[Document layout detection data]
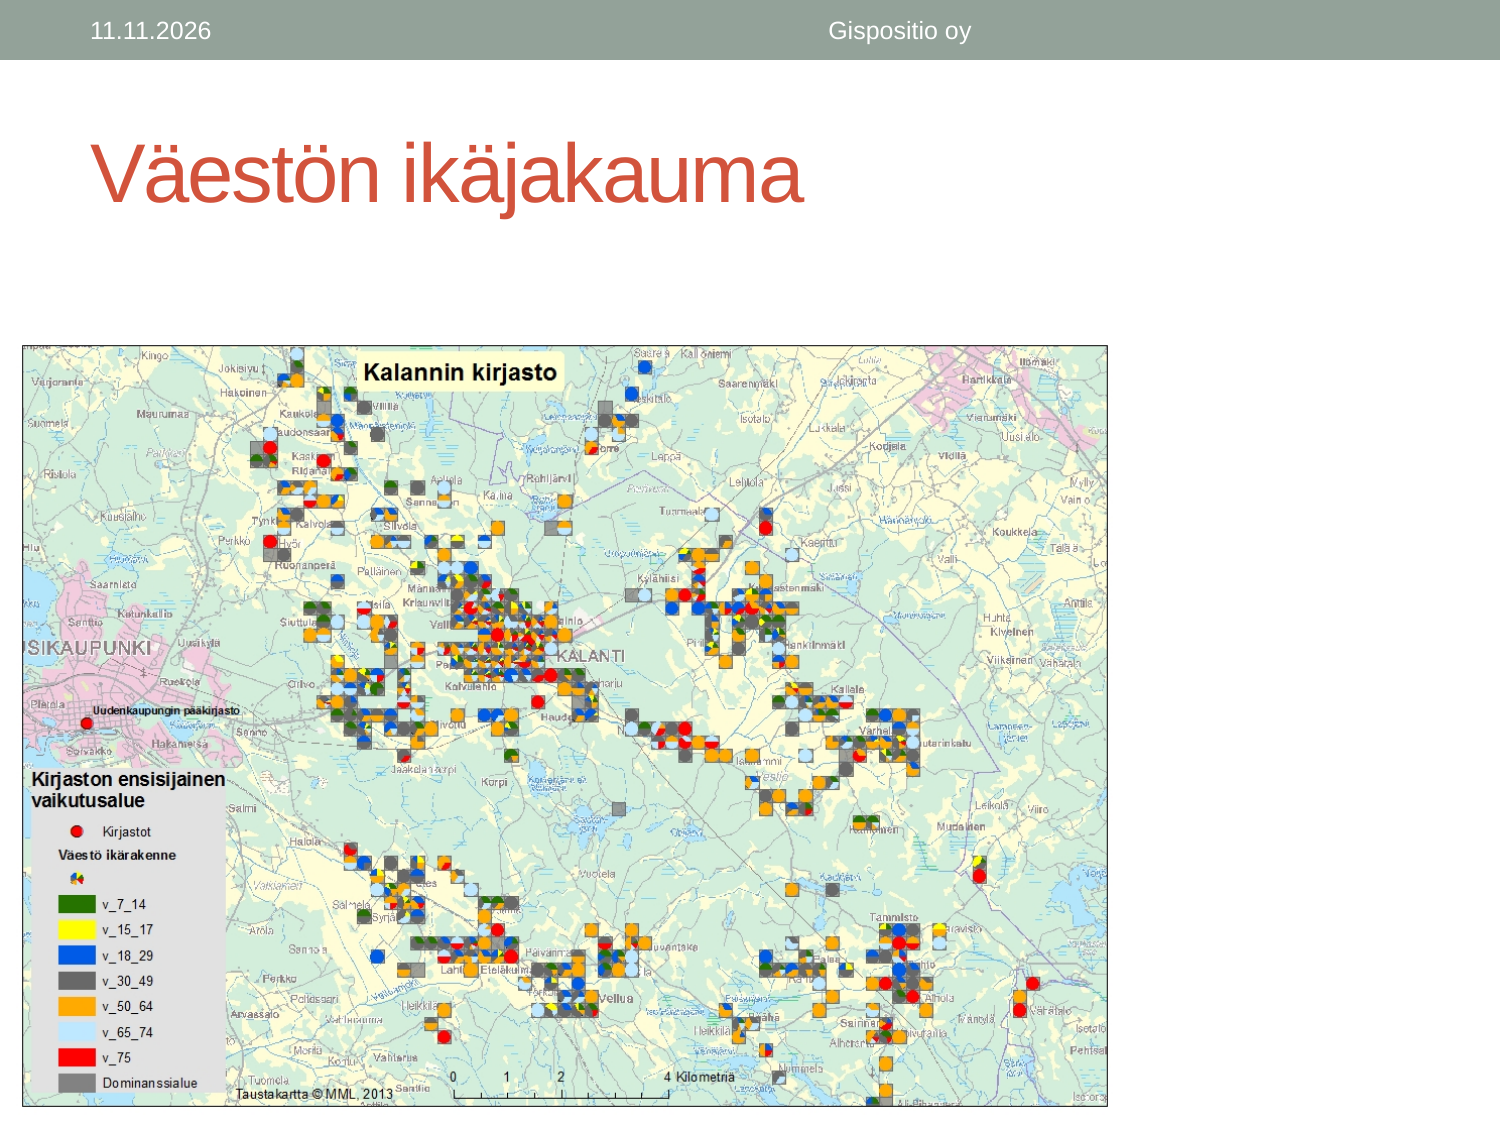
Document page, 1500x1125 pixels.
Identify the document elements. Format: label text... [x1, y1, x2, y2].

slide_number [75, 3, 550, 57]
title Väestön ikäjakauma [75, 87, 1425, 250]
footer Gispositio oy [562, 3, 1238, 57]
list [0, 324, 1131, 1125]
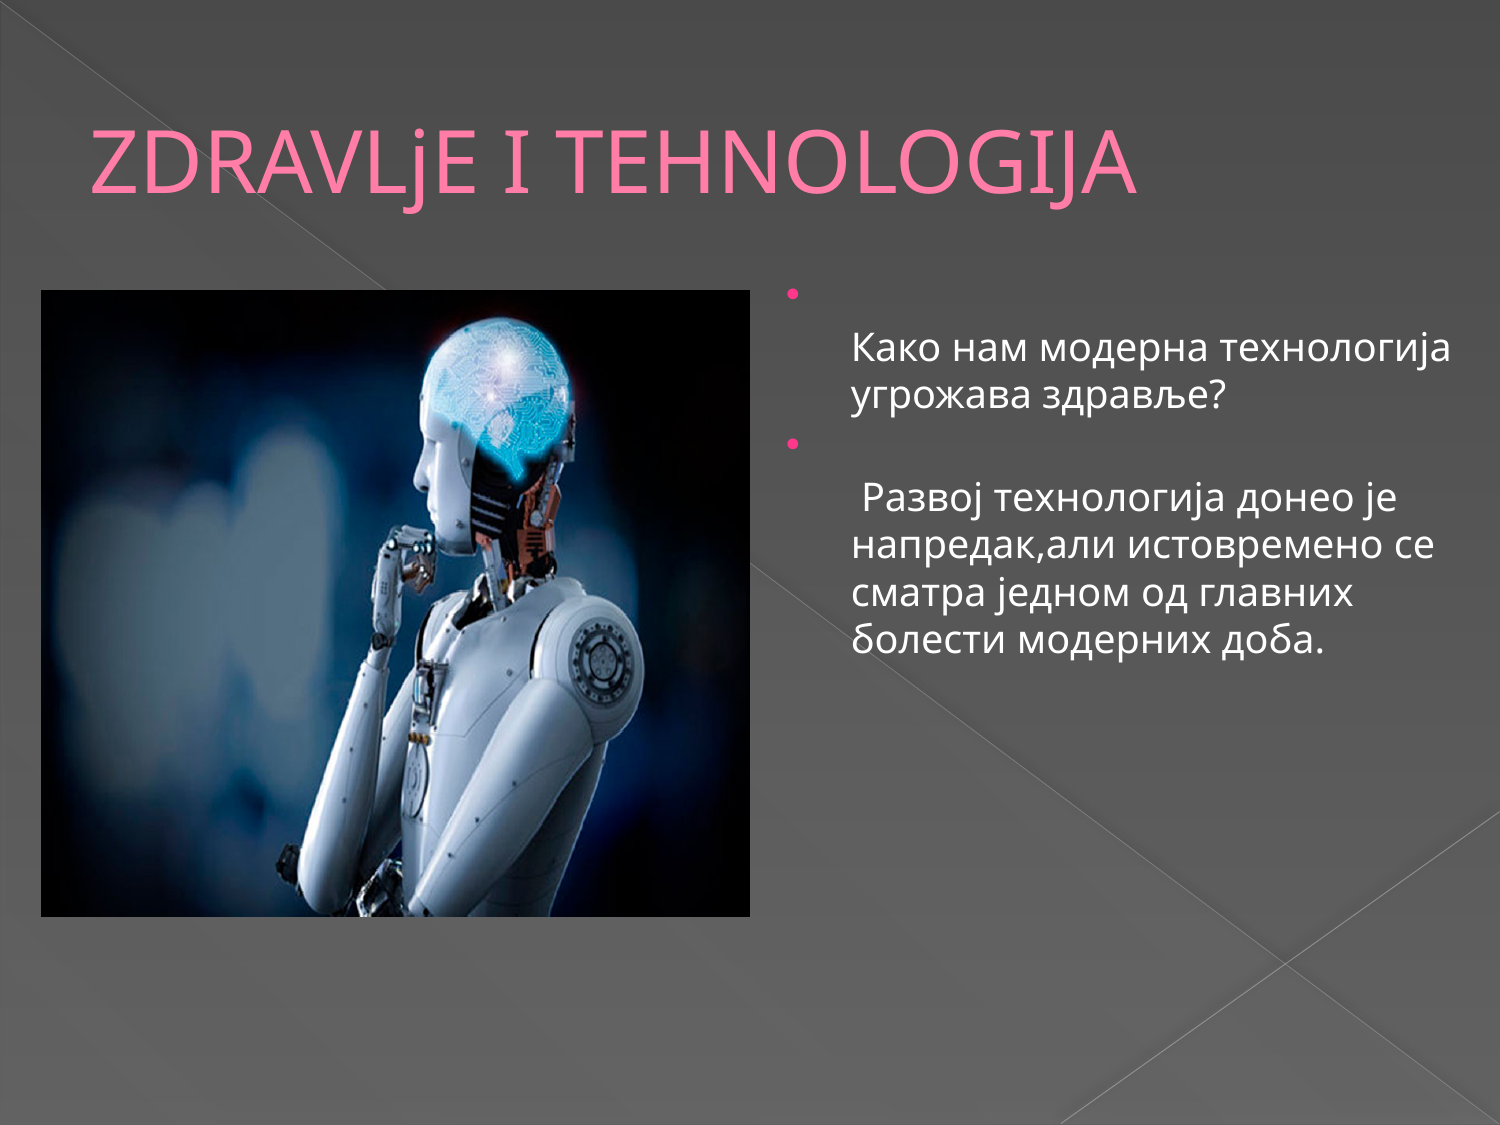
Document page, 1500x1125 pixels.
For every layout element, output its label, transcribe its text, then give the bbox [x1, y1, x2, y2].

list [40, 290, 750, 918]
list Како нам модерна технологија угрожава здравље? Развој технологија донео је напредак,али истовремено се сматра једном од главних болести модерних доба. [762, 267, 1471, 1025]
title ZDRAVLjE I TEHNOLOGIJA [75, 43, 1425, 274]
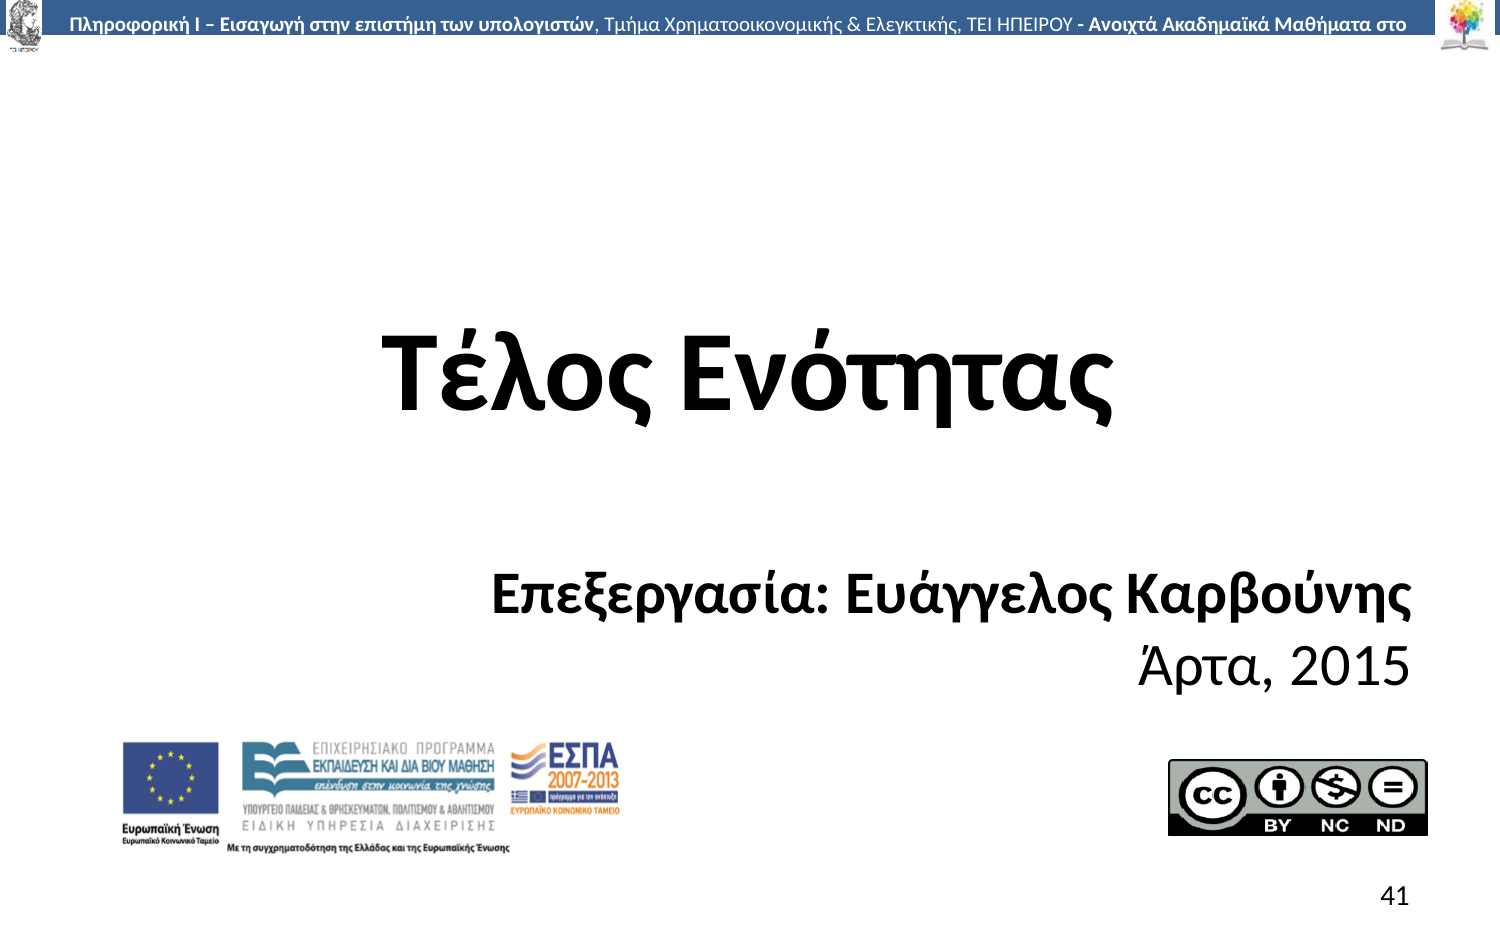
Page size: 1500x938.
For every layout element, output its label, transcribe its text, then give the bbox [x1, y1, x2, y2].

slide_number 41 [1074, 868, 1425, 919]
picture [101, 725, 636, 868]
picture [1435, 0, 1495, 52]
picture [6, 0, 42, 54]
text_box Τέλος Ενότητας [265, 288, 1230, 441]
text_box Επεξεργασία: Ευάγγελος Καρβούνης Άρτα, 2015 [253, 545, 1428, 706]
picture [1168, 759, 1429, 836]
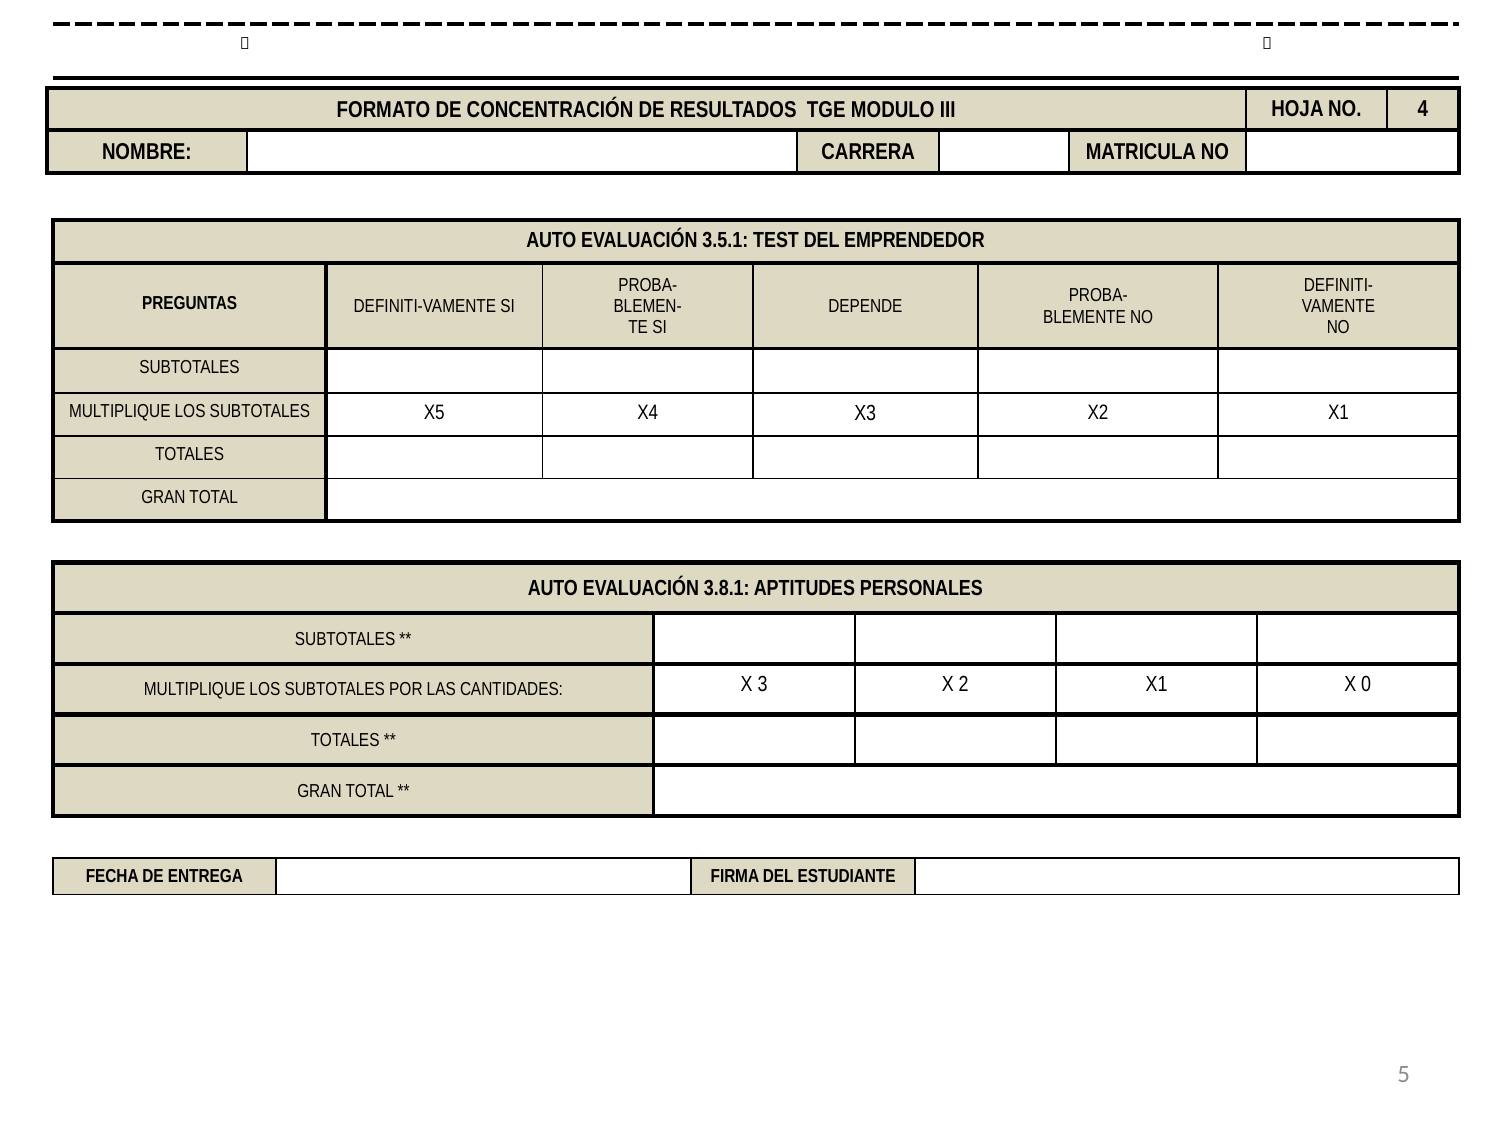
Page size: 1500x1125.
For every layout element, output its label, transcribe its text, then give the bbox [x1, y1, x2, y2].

■ Work request
One exact copy of the data is required, and it should hold no pictures.

■ Expected output
Document page, 1500x1125 pixels.
Identify the document elements. Format: label text... [x1, y1, x2, y2].

slide_number [75, 3, 550, 57]
title Väestön ikäjakauma [75, 87, 1425, 250]
footer Gispositio oy [562, 3, 1238, 57]
list [0, 324, 1131, 1125]
Document page, 1500x1125 pixels.
For every layout element, output its label, transcribe its text, then give the bbox [x1, y1, x2, y2].

list [40, 290, 750, 918]
list Како нам модерна технологија угрожава здравље? Развој технологија донео је напредак,али истовремено се сматра једном од главних болести модерних доба. [762, 267, 1471, 1025]
title ZDRAVLjE I TEHNOLOGIJA [75, 43, 1425, 274]
Page size: 1500x938.
For every layout element, output its label, transcribe its text, then give the bbox [x1, y1, x2, y2].

slide_number 41 [1074, 868, 1425, 919]
picture [101, 725, 636, 868]
picture [1435, 0, 1495, 52]
picture [6, 0, 42, 54]
text_box Τέλος Ενότητας [265, 288, 1230, 441]
text_box Επεξεργασία: Ευάγγελος Καρβούνης Άρτα, 2015 [253, 545, 1428, 706]
picture [1168, 759, 1429, 836]
Page size: 1500x1125.
For every layout element, output its label, transcribe its text, then give the bbox [x1, y1, x2, y2].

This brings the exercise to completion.